October 23, 2012|By Richard A. Serrano
  • Former CIA officer John Kiriakou, right, and his attorney Robert Trout, walk to U.S. District Court in Alexandria, Va.
Former CIA officer John Kiriakou, right, and his attorney Robert Trout,… (Cliff Owen / Associated…)

WASHINGTON — A former U.S. intelligence officer with a long history at CIA headquarters and the agency’s Counterterrorism Center pleaded guilty in U.S. District Court in Alexandria, Va., to a single count of disclosing information identifying a covert agent.

He faces a 30-month federal prison sentence and $250,000 fine under a plea agreement with federal prosecutors.

John C. Kiriakou, a CIA officer from 1990 to 2004, was charged in April with unmasking the 20-year covert agent to a Washington journalist who then shared that information with defense lawyers for terrorist detainees at the U.S. Naval Base at Guantanamo Bay, Cuba.

He had also been awaiting trial on separate charges that he disclosed to two journalists the name and contact information for a CIA analyst and his undercover work in capturing Al Qaeda leader Abu Zubaydah. Those charges were dropped in return for the guilty plea.

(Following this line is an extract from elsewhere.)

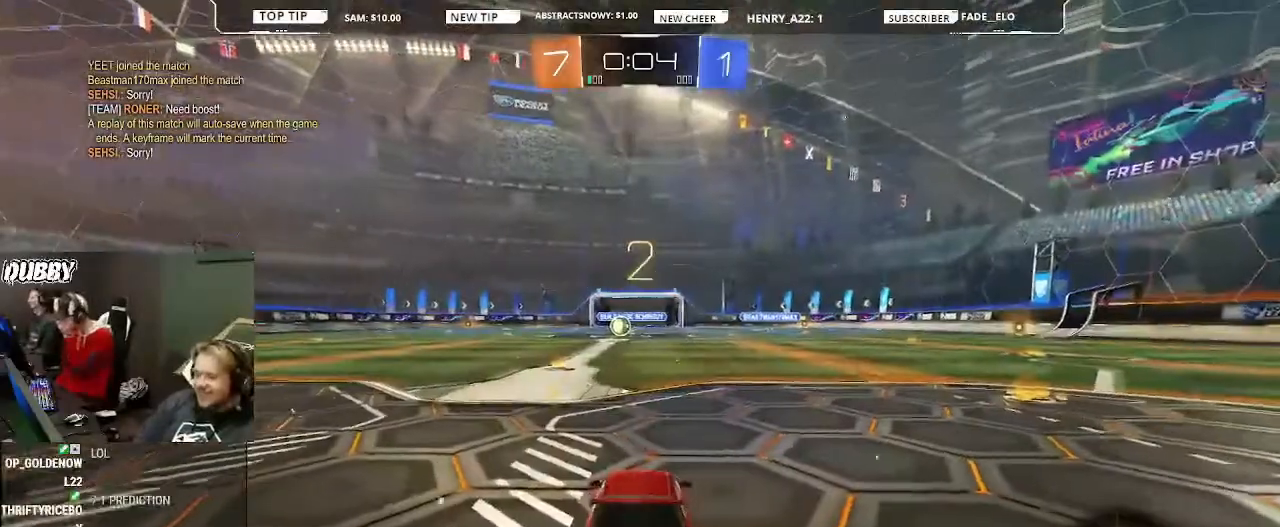
{"buttons": ["TRIANGLE", "R2"], "left_stick": "center", "right_stick": "center", "events": [[100, "TRIANGLE", "up"], [167, "left_stick", "left"], [233, "TRIANGLE", "down"], [333, "TRIANGLE", "up"], [367, "left_stick", "center"], [467, "TRIANGLE", "down"]]}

The 47-year old Kiriakou had served as both an intelligence officer at CIA headquarters as well as in various classified overseas assignments. He held a top secret security clearance and had regular access to national defense information. Years ago he signed a secrecy agreement and acknowledged that should he reveal certain sensitive information it could “constitute a criminal offense.”

James W. McJunkin, assistant director in charge of the FBI’s Washington field office, called Kiriakou's actions “a clear violation of the law.”

In an 11-page statement of facts signed by Kiriakou, he confessed that he also lied to FBI agents trying to track down the leaks, and feigned surprise when told that defense lawyers for the detainees now knew the identity of the CIA covert officer.

“Oh, my God. No,” he told the FBI. “Once they get names, I mean, this is scary.”